Numpy.str_ error during training phase

Hi, I was using amazon datasets for trying to build a small language detector. but bumped up the numpy.str_ error during training phase. You can view my colab notebook here: Google Colab .

I was using review body field as text and language field as label. and dropped the other fields.

I found that the ‘language’ data field is type of datasets.Value, not the datasets.ClassLabel. I guessed this causing the numpy.str_ error during training.

Question: how do I convert datasets.Value to datasets.ClassLabel ? One way I can think of is doing str2int inside preprocess_function/tokenize method but curious that is there any existing conversion method to do that.

Thanks

Hey @ivanlau I think your idea to apply ClassLabel.str2int() is the simplest approach, e.g.

from datasets import load_dataset, ClassLabel, Features

dset = load_dataset("amazon_reviews_multi", "all_languages", split="test")
# Create ClassLabel feature
langs = dset.unique("language")
lang_feature = ClassLabel(names=langs)
# Update default features
features = dset.features
features["language"] = lang_feature
# Update dataset
dset_with_classlabel = dset.map(lambda x : {"language": lang_feature.str2int(x["language"])}, features=features)

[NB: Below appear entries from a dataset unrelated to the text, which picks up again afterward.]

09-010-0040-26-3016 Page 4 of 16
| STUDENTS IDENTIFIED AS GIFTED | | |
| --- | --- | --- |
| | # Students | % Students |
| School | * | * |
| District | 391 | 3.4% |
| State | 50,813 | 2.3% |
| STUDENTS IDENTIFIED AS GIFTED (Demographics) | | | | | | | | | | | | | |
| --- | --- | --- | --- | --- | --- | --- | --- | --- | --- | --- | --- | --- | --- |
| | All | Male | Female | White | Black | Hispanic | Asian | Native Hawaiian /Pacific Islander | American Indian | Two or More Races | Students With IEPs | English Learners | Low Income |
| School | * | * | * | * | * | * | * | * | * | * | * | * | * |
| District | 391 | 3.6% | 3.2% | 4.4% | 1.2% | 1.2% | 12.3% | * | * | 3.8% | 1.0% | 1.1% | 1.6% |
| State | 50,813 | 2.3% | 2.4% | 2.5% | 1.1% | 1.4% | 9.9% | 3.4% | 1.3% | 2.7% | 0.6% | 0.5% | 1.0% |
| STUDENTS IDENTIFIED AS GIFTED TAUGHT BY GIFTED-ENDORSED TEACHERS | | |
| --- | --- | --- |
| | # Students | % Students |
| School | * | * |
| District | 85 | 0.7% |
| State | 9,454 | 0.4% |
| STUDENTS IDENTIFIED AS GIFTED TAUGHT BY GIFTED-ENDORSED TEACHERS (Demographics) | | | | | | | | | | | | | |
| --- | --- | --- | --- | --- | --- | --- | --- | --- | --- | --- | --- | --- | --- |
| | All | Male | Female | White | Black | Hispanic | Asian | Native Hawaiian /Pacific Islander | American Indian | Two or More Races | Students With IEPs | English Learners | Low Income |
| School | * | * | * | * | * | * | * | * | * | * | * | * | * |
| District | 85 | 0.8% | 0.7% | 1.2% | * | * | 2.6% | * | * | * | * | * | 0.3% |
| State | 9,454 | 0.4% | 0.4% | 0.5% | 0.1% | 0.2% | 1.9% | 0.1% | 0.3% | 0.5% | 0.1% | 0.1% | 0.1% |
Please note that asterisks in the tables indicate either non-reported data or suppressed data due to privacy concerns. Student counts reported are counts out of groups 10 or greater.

dset_with_classlabel.features
# {'language': ClassLabel(num_classes=6, names=['de', 'en', 'es', 'fr', 'ja', 'zh'], names_file=None, id=None),
#  'product_category': Value(dtype='string', id=None),
#  'product_id': Value(dtype='string', id=None),
#  'review_body': Value(dtype='string', id=None),
#  'review_id': Value(dtype='string', id=None),
#  'review_title': Value(dtype='string', id=None),
#  'reviewer_id': Value(dtype='string', id=None),
#  'stars': Value(dtype='int32', id=None)}

Alternatively, you can provide the features dictionary when you load the dataset with load_dataset. Hope that helps!

1 Like

I see… I don’t know ClassLabel has such method exist. I will try it then.
Thanks for the pointer. :slight_smile: